Comet 41P Leaving the M108 and Owl Nebula Area

Comet 41P on Mar 23, 2017. 40 x 180 sec @ ISO 200, TV-85 at F/5.6, Canon T3.

On the night following the encounter between M108, Comet 41P and the Owl Nebula, the comet was still in the field of view of my setup, so I went back for seconds.   I just couldn’t pass up the opportunity to shoot a comet conjunction again!

I went with 3 minutes sub-images at ISO 200, since the 1 minute ISO 800 subs were too cooked by the LP for my taste.  Unfortunately, the sky was not as transparent as the previous night and that half-stop of underexposure was needed to get around that.  The trade-off was I didn’t get as much of the comet’s coma.   Oh, well.

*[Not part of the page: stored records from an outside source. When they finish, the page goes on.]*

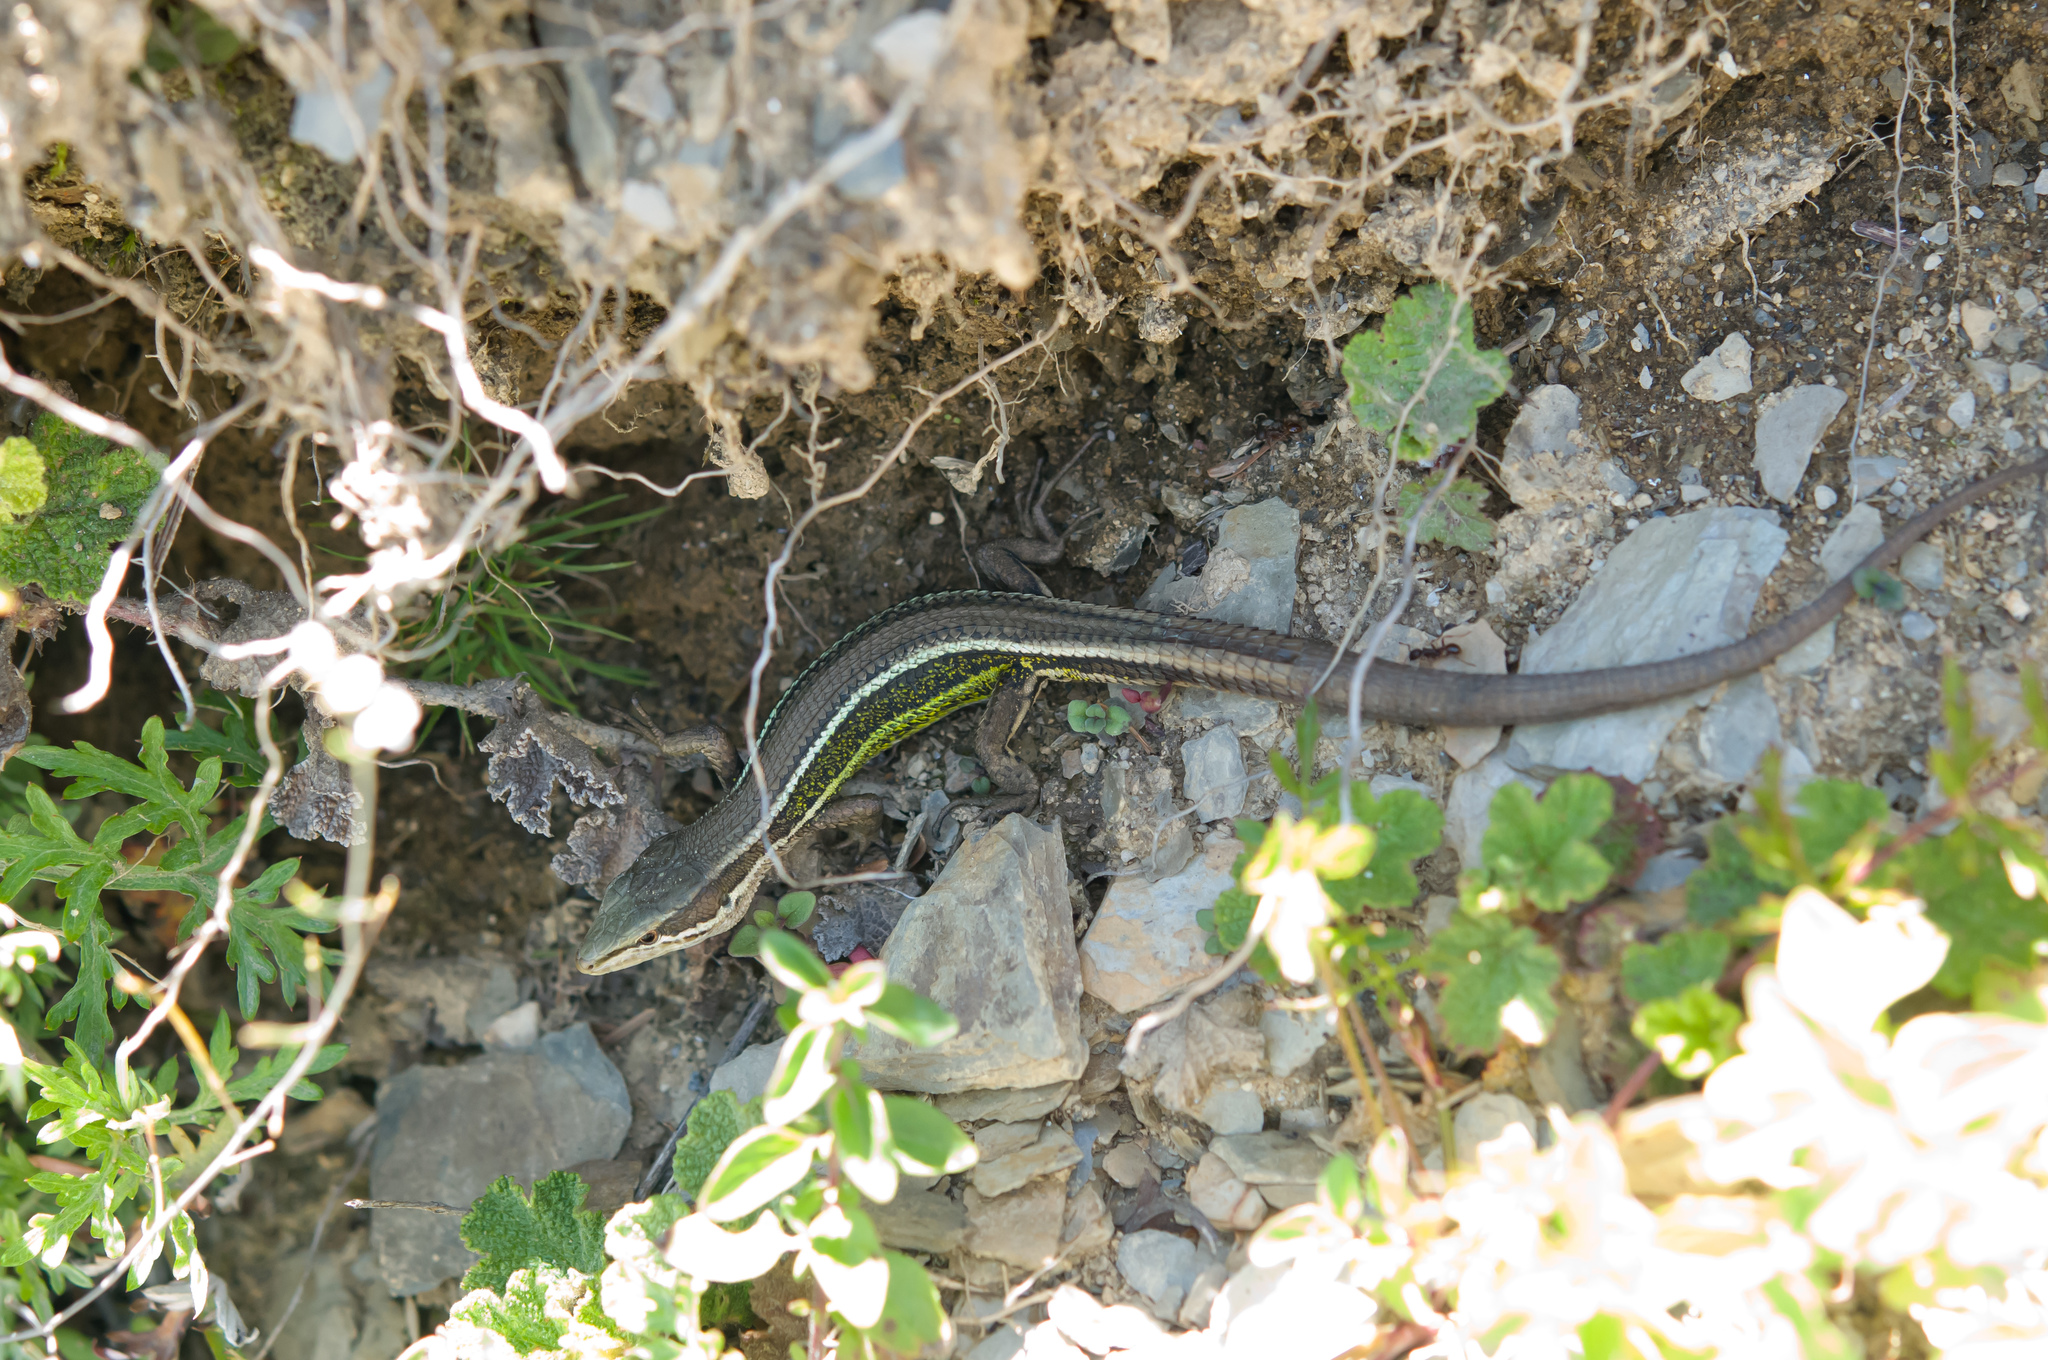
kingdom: Animalia
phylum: Chordata
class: Squamata
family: Lacertidae
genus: Takydromus
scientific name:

Also, at that exposure length, the comet’s pseudo-nucleus trailed a bit, since it is moving with respect to the Earth and stars and slowly picking up speed as time goes on, to boot.   It was not enough to notice if I carefully over-exposed it a bit in processing to make it fatter, luckily.  Check the star streaks version, which I did not overexpose, and you can see how far the comet moved in 3 minutes:

Comet 41P on Mar 23, 2017. Star Streaks version.

A Televue TV-85 w/0.8x focal reducer/field flattener, a Canon T3, my laptop running EQMOD, driving my Atlas EQ-G mount and PHD2 Guiding with an Orion StarShoot guider/Orion Ultra-Mini guidescope was some of the equipment used.